Start Stored data
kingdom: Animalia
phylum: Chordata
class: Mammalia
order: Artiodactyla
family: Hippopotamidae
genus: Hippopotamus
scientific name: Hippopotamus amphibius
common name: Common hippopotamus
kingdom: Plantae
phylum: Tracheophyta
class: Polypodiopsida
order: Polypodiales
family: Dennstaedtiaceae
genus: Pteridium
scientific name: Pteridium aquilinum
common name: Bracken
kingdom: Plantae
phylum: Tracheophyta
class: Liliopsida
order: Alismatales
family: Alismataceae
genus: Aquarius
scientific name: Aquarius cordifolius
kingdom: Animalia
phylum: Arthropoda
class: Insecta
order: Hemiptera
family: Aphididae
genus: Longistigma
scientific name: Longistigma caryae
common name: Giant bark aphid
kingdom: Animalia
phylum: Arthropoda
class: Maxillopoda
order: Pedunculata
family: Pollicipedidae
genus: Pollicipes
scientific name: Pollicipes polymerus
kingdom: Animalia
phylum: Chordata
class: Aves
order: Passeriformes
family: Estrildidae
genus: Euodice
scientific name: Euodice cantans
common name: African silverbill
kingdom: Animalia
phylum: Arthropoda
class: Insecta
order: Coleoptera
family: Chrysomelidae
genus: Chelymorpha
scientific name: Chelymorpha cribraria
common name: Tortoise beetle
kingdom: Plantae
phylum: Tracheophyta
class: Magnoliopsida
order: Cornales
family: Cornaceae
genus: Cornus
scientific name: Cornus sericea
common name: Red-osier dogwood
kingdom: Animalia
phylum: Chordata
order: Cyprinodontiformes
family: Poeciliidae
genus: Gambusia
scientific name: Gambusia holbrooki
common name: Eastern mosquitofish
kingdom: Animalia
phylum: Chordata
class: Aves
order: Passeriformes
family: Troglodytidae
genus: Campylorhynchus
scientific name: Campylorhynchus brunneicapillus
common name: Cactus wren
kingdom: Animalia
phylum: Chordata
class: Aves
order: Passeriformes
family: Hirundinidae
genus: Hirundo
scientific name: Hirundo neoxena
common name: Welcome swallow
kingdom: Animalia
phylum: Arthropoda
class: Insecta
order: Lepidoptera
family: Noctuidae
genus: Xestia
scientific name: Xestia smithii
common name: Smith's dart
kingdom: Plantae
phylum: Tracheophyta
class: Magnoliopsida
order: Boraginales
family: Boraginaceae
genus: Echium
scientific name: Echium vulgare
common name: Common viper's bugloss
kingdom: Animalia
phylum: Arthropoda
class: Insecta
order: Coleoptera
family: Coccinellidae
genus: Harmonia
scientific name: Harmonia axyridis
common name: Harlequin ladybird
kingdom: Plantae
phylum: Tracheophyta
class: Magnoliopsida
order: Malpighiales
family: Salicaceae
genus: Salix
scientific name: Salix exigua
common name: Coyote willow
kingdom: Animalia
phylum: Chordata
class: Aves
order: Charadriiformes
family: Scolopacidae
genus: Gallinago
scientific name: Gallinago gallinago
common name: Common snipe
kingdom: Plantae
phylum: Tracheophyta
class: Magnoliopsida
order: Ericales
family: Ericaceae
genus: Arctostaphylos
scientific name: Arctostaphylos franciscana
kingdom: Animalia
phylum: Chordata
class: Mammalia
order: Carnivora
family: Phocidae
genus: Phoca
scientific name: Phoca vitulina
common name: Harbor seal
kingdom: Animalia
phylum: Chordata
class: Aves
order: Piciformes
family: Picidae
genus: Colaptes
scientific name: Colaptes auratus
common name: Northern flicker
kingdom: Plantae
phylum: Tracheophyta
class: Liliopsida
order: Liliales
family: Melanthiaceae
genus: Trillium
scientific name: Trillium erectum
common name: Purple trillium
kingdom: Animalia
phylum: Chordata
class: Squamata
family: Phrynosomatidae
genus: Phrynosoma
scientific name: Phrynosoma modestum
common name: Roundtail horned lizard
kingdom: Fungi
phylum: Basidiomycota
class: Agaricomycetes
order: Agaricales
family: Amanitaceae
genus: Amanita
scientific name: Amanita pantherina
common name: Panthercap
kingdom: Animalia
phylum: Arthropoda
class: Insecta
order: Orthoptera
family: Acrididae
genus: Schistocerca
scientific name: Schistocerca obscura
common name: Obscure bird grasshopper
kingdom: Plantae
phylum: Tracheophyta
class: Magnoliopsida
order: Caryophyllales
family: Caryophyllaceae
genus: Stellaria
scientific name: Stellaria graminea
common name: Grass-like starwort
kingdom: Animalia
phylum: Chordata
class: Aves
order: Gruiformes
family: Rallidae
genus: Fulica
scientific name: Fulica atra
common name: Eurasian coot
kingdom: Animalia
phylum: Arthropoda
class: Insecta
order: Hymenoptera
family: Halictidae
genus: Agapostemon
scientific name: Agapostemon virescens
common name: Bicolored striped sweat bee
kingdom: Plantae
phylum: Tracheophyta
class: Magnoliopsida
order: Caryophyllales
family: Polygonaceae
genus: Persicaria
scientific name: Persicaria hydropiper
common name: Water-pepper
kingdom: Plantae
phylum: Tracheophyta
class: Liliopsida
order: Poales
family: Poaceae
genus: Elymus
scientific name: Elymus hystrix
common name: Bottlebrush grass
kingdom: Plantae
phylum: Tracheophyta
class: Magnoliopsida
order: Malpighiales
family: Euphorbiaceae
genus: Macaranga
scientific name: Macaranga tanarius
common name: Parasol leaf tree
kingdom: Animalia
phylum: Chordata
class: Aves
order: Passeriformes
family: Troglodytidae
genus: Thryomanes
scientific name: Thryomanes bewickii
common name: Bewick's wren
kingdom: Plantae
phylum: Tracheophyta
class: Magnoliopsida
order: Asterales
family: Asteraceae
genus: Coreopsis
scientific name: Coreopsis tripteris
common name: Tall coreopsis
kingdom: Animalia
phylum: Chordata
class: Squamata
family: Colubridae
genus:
End Stored data
* _Set task_
Retype the stretch of the material from the line containing "scientific name: Harmonia axyridis" through the line containing "scientific name: Arctostaphylos franciscana", with both of those lines included.

* _Exercise output_
scientific name: Harmonia axyridis
common name: Harlequin ladybird
kingdom: Plantae
phylum: Tracheophyta
class: Magnoliopsida
order: Malpighiales
family: Salicaceae
genus: Salix
scientific name: Salix exigua
common name: Coyote willow
kingdom: Animalia
phylum: Chordata
class: Aves
order: Charadriiformes
family: Scolopacidae
genus: Gallinago
scientific name: Gallinago gallinago
common name: Common snipe
kingdom: Plantae
phylum: Tracheophyta
class: Magnoliopsida
order: Ericales
family: Ericaceae
genus: Arctostaphylos
scientific name: Arctostaphylos franciscana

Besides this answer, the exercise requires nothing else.